As a nation we have built idols and to those idols we make sacrifices. Those sacrifices look very similar to those of Old paganism. We let the powerful and the brutal--the gods--devour their chosen victims. This happened at Penn St, but it happens in every big and even little time college sports program. It happens in high school sports. We allow the gods to feast on their victims. We look the other way. We allow and even celebrate the system and the pedestals that hold the gods up for us--even though we do this by prostituting our educational institutions for big time athletics. Most college students pay highest tuition so that their college can have sports (80% of colleges lose money on athletics). At this crucial time for our country we are failing at the deepest level to use the institutions that we have to give our next generation the education that they need--without making them debt slaves. We do this for the sake of our idols. This idol is what was being protected by Mr. Spanier, Curley, Schultz, and Paterno. They protected it because we love it. They were, of course, protecting it for their own gain, but they our the priest of our religion.
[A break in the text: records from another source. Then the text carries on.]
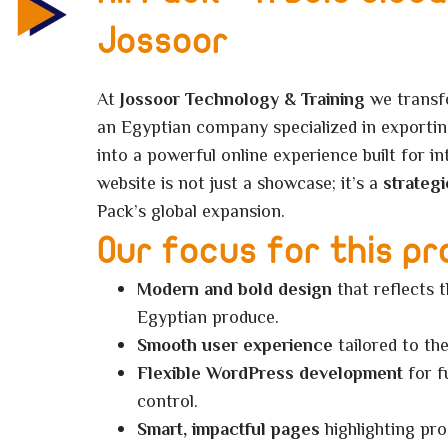
Jossoor
At
Jossoor Technology & Training
we trans
an Egyptian company specialized in exportin
into a powerful online experience built for i
website is not just a showcase; it’s a
strategi
Pack’s global expansion.
Our focus for this pr
Modern and bold design
that reflects 
Egyptian produce.
Smooth user experience
tailored to the
Flexible WordPress development
for f
control.
Smart, impactful pages
highlighting pro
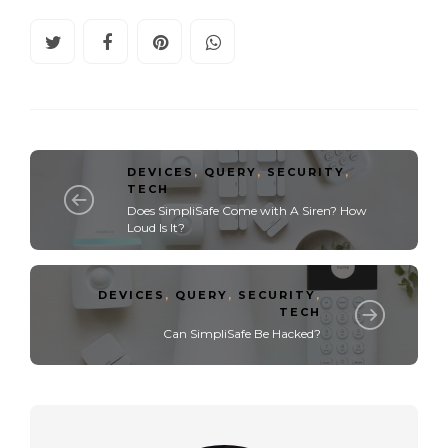
DEVICES
,
QUERY
,
SECURITY
,
TECH
Does SimpliSafe Come with A Siren? How
Loud Is It?
DEVICES
,
QUERY
,
SECURITY
,
TECH
Can SimpliSafe Be Hacked?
The sexual misdeeds of the monstrous Sandusky must be viewed full bore. We need to know what was hidden inside by our idol. If you believe that the same protection of the same idols are not being made at Alabama, Kentucky, and Notre Dame; you are not paying attention. We cover this over and excuse it by feeding willing (or at least old enough to consent victims) to our idols. Does the drug addled eighteen-year old freshman have consent? Would it matter if she were not drug addled and we just chalked it up, more honestly, to some new form of temple prostitution. The reading of Tom Wolfe's I am Charlotte Simmons and John Gerdy's Air Ball are helpful here. We have made idols. We worship them. We make sacrifices to them by averting our eyes when the devour people by having a priestly class cover the horror of the sacrifice and by the massive cultural price that we pay to maintain institutions of higher learning that have less and less to do with learning and at some points (like big time football) have divorced learning and college life all together. We don't just tolerate this sort of thing. We glory in it. "We are Penn State!"

So what should we do? First, we should point the blame where it needs to be pointed. The courts will deal with the monsters and people that hid his sins. We need to deal with our own complicity in a system that devours. This repentance should not drive us to despair, but it should drive us to Christ for forgiveness. We should come to grips with the fact that if we all stopped watching and packing into stadiums the system would be fixed. We need to do this. We need to stop supporting systems that devour. We need our representative to choke off funding until colleges and universities tear down the idols. We collectively are the fix.

Second, we need to open our eyes to see where this is happening throughout our culture and we need to protect the vulnerable.

Finally, we need to tend our own gardens by unplugging from a systems and ideas that support this sort of foolishness.

Today when I pulled my t-shirt off the top on the pile in the dresser it was my PSU football shirt. I put it on. Today, it should be worn, but not with pride. It should be worn in hands should beat our chests as they did in the old liturgy. "We are Penn State."